Church (in Ruins), Tipper, Co. Kildare
Co. Kildare |
Churches & Chapels
At the roadside in Tipper, County Kildare, the remains of a medieval church sit low in the ground, its walls reduced to grass-covered rubble and its outline barely legible beneath decades of vegetation. What lifts the site above a simple ruin is the small tower attached to its western end, almost square in plan and still standing to two storeys, its exterior dense with ivy. This was not an original feature of the church but appears to have been added later, most likely as a defensive measure, a not uncommon practice in medieval Ireland when ecclesiastical buildings were fortified against raiding or civil unrest.

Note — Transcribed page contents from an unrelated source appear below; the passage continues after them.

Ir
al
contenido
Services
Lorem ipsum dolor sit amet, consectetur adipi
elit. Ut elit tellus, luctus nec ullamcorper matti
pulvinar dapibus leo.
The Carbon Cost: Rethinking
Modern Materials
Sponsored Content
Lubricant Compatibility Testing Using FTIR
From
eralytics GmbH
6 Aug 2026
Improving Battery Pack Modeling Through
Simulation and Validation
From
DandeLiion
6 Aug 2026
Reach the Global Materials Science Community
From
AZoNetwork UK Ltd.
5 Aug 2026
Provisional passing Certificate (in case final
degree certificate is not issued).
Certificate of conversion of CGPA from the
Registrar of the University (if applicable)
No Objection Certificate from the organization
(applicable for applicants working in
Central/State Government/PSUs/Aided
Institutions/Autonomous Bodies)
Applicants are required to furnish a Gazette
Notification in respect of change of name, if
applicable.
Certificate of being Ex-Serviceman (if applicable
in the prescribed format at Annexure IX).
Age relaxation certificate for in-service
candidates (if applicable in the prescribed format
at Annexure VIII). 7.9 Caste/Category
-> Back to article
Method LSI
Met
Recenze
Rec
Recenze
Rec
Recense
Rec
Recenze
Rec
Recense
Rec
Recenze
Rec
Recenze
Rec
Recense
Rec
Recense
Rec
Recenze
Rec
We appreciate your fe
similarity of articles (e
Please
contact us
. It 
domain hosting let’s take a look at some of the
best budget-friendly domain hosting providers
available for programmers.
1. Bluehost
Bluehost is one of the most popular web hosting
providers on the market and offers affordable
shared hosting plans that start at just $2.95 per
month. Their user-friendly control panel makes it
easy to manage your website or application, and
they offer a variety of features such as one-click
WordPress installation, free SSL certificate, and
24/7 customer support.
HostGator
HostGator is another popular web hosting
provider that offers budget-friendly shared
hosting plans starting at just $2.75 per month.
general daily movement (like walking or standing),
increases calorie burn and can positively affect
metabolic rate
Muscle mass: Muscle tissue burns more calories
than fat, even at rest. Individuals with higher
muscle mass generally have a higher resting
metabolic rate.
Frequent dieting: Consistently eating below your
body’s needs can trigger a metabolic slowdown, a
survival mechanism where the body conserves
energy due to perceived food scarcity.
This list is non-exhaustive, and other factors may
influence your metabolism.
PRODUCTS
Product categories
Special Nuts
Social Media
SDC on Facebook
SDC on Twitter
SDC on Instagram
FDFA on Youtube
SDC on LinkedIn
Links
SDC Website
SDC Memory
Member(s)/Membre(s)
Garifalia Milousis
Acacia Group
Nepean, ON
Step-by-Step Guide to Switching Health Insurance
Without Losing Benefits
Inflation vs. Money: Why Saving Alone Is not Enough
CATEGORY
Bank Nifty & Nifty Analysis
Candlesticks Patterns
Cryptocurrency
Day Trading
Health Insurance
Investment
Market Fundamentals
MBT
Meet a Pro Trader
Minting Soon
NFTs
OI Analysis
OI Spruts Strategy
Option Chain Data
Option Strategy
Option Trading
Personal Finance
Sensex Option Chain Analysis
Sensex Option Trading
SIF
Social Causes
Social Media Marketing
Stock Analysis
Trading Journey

The church itself comprised a rectangular nave, roughly 14.3 metres long and 3.6 metres wide internally, with a chancel of similar width extending a further 11.5 metres to the east. The tower, measuring approximately 6 metres by 5.6 metres externally, contains some of the most interesting surviving details on the site. Its ground floor was at some point converted into a burial vault, plastered and fitted with a red brick doorway opening from the nave, suggesting later reuse long after the church fell out of regular liturgical service. Above this level, the barrel vault, a simple semicircular stone ceiling, retains faint impressions of the wicker centring used during its construction, the temporary framework of woven rods over which the wet mortar was laid and which left its texture in the set stone. Opposing corbels, stone brackets projecting from the north and south walls, indicate where a timber loft once sat. The tower also preserves double-splayed loops, narrow window openings that flare outward on both the interior and exterior faces, typical of defensive or early ecclesiastical architecture. A small stair-turret projects from the east end of the south wall, though no ground-level entrance to it is now apparent. Fragments recovered from the graveyard, two window jambs and a piece of tracery from what was a twin-light window, suggest the church once had more refined stonework than what now remains visible.